### EXPLORE THE MATERIAL
1. For each statement, answer yes or no on whether it agrees with the pancreatic cancer study protocol, and quote the words that decide it: (a) the neoadjuvant chemotherapy consists of six cycles; (b) surgery must take place within 10-20 days after the last neoadjuvant GemOx infusion; (c) overall survival is the primary study endpoint.
2. Write what comes next in the pancreatic cancer study protocol, picking up right after its final sentence.

### TEXT FOR ANALYSIS
BEGIN
Neoadjuvant chemotherapy consists of 4 bi-weekly cycles of gemcitabine (1000 mg/m2) and oxaliplatin (100 mg/m2).

After pancreas resection, all patients receive, adjuvant chemotherapy with 6 cycles of gemcitabine 1000 mg/m2 (d1, d8, d15). Side-effects of chemotherapy are graded by the "Common Terminology Criteria for Adverse Events" version 3 http://ctep.cancer.gov/forms/CTCAEv3.pdf. At each study visit, laboratory parameters are determined for dose adjustments.

Surgery

Surgery must be performed within 10-20 days after the last neoadjuvant GemOx infusion or as soon as possible in the control arm. Resection of the pancreatic head will be preferentially performed as a standard pancreaticoduodenectomy. Alternatively, pylorus-preserving resections or other reconstructions can be performed.

Surgical morbidity is assessed by the Dindo/Clavien classification [16]. Pancreatic fistula are defined by the definition of the international study group for pancreatic surgery (ISGPS) [17].

Follow-up

The follow-up is based on physical examination, CA 19-9 measurement and CT scans of chest and abdomen 9, 12, 15 months after study inclusion and every six months thereafter until disease recurrence.

Disease recurrence

Any newly appearing lesion with histological documentation of cancer defines recurrent disease. Also, any newly appearing lesion(s) suspicious for malignancy without histological documentation but increasing in size upon repeated follow-up exams especially in the context of progressive symptoms (pain, weight loss) or increasing tumor marker (CA 19-9) levels are considered metastases.

Also, any newly appearing or progressive soft tissue lesion(s) in the former bed of the pancreatic head suspicious for malignancy with either histologic documentation of cancer or increasing size on follow-up exams is considered (local) recurrence.

Aim of the study

The aim of this study is to test the additional efficacy of neoadjuvant chemotherapy to the standard treatment for resectable cancer of the pancreatic head (surgery + adjuvant chemotherapy).

Study endpoints

The primary study endpoint is the progression-free survival, which is defined by the date from written informed consent until disease progression or tumor recurrence (local or distant). E.g. the detection of peritoneal metastases during laparoscopy as well as unresectability during surgical exploration are considered disease progression.

Secondary end-points are the histological response to the neoadjuvant treatment, overall survival, complication rates after surgery, and feasibility of adjuvant chemotherapy.
END
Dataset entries
BEGIN
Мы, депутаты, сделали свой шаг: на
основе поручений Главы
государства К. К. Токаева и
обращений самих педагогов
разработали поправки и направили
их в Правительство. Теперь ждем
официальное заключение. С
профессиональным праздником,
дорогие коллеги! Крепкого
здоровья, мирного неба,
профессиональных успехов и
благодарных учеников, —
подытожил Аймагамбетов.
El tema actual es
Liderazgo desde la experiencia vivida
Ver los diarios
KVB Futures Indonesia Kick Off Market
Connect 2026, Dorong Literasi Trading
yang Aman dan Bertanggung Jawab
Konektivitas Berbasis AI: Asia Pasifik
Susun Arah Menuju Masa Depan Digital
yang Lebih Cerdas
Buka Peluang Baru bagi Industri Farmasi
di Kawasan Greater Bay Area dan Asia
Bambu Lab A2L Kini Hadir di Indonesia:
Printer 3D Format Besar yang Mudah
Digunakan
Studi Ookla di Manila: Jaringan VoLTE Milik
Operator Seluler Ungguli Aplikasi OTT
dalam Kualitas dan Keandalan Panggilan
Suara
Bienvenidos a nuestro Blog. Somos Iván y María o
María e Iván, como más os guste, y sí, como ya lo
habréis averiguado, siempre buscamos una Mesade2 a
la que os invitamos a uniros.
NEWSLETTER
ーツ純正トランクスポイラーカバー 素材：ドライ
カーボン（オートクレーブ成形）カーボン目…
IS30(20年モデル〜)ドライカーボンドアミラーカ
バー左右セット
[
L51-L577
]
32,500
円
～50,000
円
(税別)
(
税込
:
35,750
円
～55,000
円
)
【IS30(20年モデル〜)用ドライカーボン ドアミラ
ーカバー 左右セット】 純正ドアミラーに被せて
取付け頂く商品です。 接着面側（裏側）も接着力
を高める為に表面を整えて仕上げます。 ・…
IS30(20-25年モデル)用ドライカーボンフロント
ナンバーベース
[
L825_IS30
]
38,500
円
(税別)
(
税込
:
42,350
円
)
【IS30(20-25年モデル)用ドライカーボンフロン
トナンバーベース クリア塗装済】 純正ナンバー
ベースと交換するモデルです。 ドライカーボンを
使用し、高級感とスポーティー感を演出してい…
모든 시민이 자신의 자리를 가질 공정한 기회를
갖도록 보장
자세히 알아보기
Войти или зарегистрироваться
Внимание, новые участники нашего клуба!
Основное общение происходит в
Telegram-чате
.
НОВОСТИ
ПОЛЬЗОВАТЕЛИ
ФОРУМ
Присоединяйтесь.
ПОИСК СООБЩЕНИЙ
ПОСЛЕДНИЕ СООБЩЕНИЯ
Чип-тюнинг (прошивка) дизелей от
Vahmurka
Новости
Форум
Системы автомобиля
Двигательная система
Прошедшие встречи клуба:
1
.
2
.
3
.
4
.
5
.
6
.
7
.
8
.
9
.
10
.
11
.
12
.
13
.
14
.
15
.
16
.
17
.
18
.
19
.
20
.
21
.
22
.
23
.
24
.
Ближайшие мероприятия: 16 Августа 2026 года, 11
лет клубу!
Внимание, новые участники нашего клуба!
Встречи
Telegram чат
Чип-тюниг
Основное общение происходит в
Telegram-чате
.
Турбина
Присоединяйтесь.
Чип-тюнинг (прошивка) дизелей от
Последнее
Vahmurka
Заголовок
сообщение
END
### ANSWERS BY ITEM NUMBER
1.
(a) No. "Neoadjuvant chemotherapy consists of 4 bi-weekly cycles of gemcitabine (1000 mg/m2) and oxaliplatin (100 mg/m2)."
(b) Yes. "Surgery must be performed within 10-20 days after the last neoadjuvant GemOx infusion or as soon as possible in the control arm."
(c) No. "The primary study endpoint is the progression-free survival"

2.
Sample-size calculation

Assuming a progression-free survival at one year after randomization of 55% for the neoadjuvant + standard treatment and 40% for the standard treatment, and an equal number of patients in each treatment arm (50/50), a total of 310 patients (155 per arm) are required for this two-arm trial to detect a significant difference with an alpha-error of 0.05 and a 1-β power value of 0.80. Interim analyses are scheduled after inclusion of 100 and 200 patients, and an independent data review board will decide upon continuation of the study.

Quality control

This study will be performed in compliance with the study protocol, good clinical practice (GCP) and the applicable regulatory requirements.

Patient randomization and data collection are performed on a central database (secuTrial™), which allows continuous centralized data monitoring of all participating centers. Furthermore, scheduled audits will be performed at each study center by the coordinating center in Zurich.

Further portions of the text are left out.